Raúl Reeves’s life took a turn with the COVID-19 Pandemic. Now his workplace is 100 meters from the beach and hundreds of kilometers from his native Chile. The COVID-19 emergency forced him to close the offices of his marketing venture in that country and to work remotely. Thus began a change in his lifestyle that brought him to Costa Rica in January for a month and now he has been for almost three.
Costa Rica is in the sights of those who, amid the Pandemic, try a new modality that combines work and tourism. They are the so-called digital nomads who point you to new destinations for working remotely, walk around and make friends. In this country there is even a bill in Congress, which would grant benefits to this type of remote workers.
From Chile to Costa Rica
Reeves has traveled to different parts of Costa Rica with the computer, his inseparable companion, connecting at certain hours to work as what is considered a digital nomad, dividing the time between work and what he likes to do. This 37-year-old Chilean stands out in addition to the Costa Rican beaches, the warmth of the people. “If you like nature, surfing, yoga, parks, it is a beautiful destination,” he says.
Reeves stays in hotels of a chain that bets on digital nomads, with coworking or shared spaces. His passion for surfing is now in Jacó, in the Central Pacific of Costa Rica, where he divides the day between work, rest and new friends, “how great to work like this, with this climate, with these waves”, he says.

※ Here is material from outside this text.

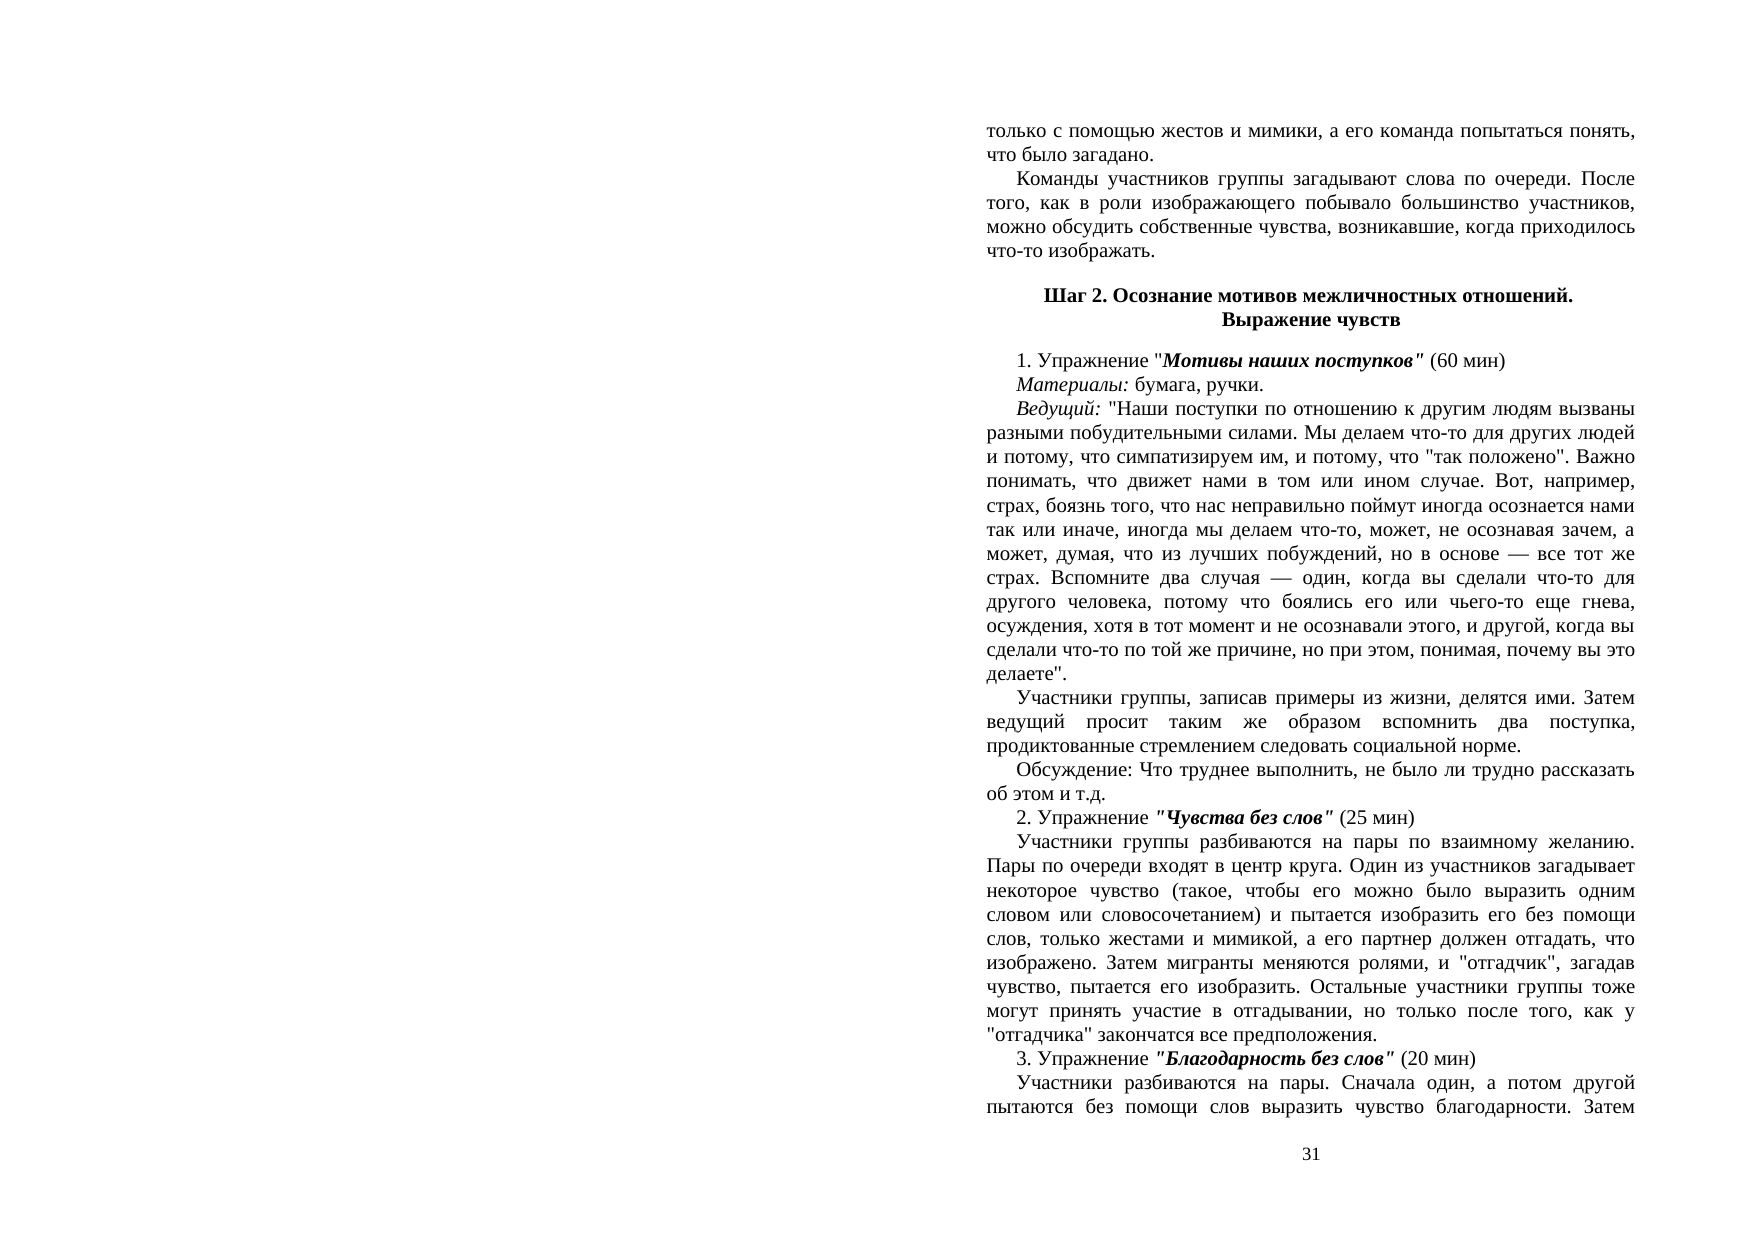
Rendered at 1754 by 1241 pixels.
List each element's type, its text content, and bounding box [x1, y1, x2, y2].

“I do not know when I will return”
Tabitha Ostrout, an American from North Carolina who arrived in Costa Rica a week ago and does not know when she is going to return, is also in that back and forth between work and play. She says that by the time her office closed, she could work from home, and that “home” could be considered anywhere, from her bedroom back to North Carolina or Costa Rica. “Taking a break from work here means doing yoga with the wonderful sensation of the sea a few meters away, or on the beach itself.”
According to the Tico tourism minister Gustavo Segura, the country has great potential to be among the favorites of digital nomads, which means longer stays and a greater contribution to the country’s economy. “In the current situation in which the recovery of tourism could extend for three more years, this segment of digital nomads is key for the sector.”
According to the Costa Rican Tourism Institute (ICT), if a bill is approved in the Legislative Assembly, the digital nomad would obtain, among other benefits, a residence permit for one year extendable for another year, the possibility of opening bank accounts and using the driver’s license from their home country.